====== Given text ======

Keir Cutler*

Abstract: This paper offers the reflections of a Canadian actor on the “Shakespeare Authorship Question.” After completing his Ph.D. in Theatre, the writer found himself asking why, in all his years in academe, no one ever mentioned that there even was such a thing as a “Shakespeare Authorship Question.” His own questioning led to the creation of several one-person shows on the subject. His pieces go beyond exploring the “Question” to also tackle the notion of authorship and the practice of biography. One of the most successful of them builds on Mark Twain’s material on the contested issue of Shakespeare’s Authorship.

Keywords: Shakespeare, Authorship, Authorship Question, Biography, Mark Twain

After graduating with my PhD in Theatre, I became a monologist. For my third monologue, I was looking around for something to write. I remembered a crackpot idea called the “Shakespeare Authorship Question,” the theory that William Shakespeare didn’t write his famous plays and poems. I didn’t know much about it, other than it existed. I certainly never had a professor mention it, other than to laugh at it, and say it was a conspiracy theory from the lunatic fringe.

I thought that could make a funny play. I could create some silly buffoon character who believes the nonsense that Shakespeare didn’t write Shakespeare. So, I started looking for information on the concept. I didn’t know if I could find it. I didn’t even know if anyone still believed it.

====== Records supplied ======

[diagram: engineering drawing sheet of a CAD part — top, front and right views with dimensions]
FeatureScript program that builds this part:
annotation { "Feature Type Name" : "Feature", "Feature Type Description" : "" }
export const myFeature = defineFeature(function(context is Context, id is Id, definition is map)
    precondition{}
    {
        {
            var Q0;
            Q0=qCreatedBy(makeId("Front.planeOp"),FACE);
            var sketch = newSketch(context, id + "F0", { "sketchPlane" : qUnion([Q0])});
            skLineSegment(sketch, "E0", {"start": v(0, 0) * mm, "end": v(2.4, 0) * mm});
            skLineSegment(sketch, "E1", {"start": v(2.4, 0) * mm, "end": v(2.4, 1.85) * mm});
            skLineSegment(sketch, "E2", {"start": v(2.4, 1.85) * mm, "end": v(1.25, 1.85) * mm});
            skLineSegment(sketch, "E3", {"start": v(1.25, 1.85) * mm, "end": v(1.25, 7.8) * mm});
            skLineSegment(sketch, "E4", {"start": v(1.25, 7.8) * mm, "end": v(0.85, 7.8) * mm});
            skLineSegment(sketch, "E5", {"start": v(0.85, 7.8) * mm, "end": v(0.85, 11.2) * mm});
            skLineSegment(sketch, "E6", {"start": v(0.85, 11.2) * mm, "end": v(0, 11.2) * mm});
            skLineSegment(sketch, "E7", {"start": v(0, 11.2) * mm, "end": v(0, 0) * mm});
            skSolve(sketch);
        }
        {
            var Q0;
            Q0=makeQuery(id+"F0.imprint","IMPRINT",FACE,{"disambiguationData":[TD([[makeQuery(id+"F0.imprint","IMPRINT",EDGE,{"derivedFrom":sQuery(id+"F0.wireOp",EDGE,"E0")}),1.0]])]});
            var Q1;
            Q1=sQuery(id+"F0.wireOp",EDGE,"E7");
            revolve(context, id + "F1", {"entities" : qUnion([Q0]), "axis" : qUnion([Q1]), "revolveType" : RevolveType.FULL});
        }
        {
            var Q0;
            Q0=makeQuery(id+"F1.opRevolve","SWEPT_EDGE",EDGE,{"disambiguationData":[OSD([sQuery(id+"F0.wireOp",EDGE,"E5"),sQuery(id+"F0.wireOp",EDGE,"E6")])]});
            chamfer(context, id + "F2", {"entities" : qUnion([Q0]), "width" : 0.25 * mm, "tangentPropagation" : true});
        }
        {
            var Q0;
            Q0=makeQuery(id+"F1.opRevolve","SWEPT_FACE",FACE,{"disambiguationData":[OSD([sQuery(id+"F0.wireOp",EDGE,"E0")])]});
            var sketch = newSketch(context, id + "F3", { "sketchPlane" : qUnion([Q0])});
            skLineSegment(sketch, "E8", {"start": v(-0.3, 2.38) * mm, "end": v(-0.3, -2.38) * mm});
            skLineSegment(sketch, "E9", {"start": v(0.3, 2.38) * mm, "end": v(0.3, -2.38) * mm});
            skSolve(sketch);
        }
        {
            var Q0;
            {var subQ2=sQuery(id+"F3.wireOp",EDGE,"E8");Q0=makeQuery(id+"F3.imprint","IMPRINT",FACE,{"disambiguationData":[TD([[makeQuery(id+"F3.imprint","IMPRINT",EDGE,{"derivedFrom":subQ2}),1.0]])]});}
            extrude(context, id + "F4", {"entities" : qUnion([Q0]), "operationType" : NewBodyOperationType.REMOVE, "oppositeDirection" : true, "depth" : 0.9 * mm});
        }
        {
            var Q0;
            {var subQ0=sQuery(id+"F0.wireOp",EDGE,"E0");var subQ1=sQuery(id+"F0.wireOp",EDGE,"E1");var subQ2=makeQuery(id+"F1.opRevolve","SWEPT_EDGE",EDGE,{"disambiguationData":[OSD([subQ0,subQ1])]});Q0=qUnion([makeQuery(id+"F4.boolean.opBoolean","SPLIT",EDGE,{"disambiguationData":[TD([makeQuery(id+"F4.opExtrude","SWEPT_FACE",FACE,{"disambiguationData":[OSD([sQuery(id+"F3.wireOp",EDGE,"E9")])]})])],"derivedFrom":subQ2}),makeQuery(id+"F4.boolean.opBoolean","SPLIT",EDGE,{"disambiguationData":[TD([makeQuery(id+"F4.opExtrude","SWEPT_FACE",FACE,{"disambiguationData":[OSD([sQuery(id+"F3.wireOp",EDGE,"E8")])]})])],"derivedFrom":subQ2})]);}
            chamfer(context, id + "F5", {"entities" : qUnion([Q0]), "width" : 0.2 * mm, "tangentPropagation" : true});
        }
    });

======

> **Stated exercise 1**
Repeat the passage of the essay on the Shakespeare Authorship Question from "Keir Cutler*" up to and including "of Shakespeare’s Authorship.".
> **Stated exercise 2**
In the essay on the Shakespeare Authorship Question, whose material does one of the writer's most successful pieces build on?

> **Solution 1**
Keir Cutler*

Abstract: This paper offers the reflections of a Canadian actor on the “Shakespeare Authorship Question.” After completing his Ph.D. in Theatre, the writer found himself asking why, in all his years in academe, no one ever mentioned that there even was such a thing as a “Shakespeare Authorship Question.” His own questioning led to the creation of several one-person shows on the subject. His pieces go beyond exploring the “Question” to also tackle the notion of authorship and the practice of biography. One of the most successful of them builds on Mark Twain’s material on the contested issue of Shakespeare’s Authorship.

> **Solution 2**
Mark Twain's material on the contested issue of Shakespeare's authorship.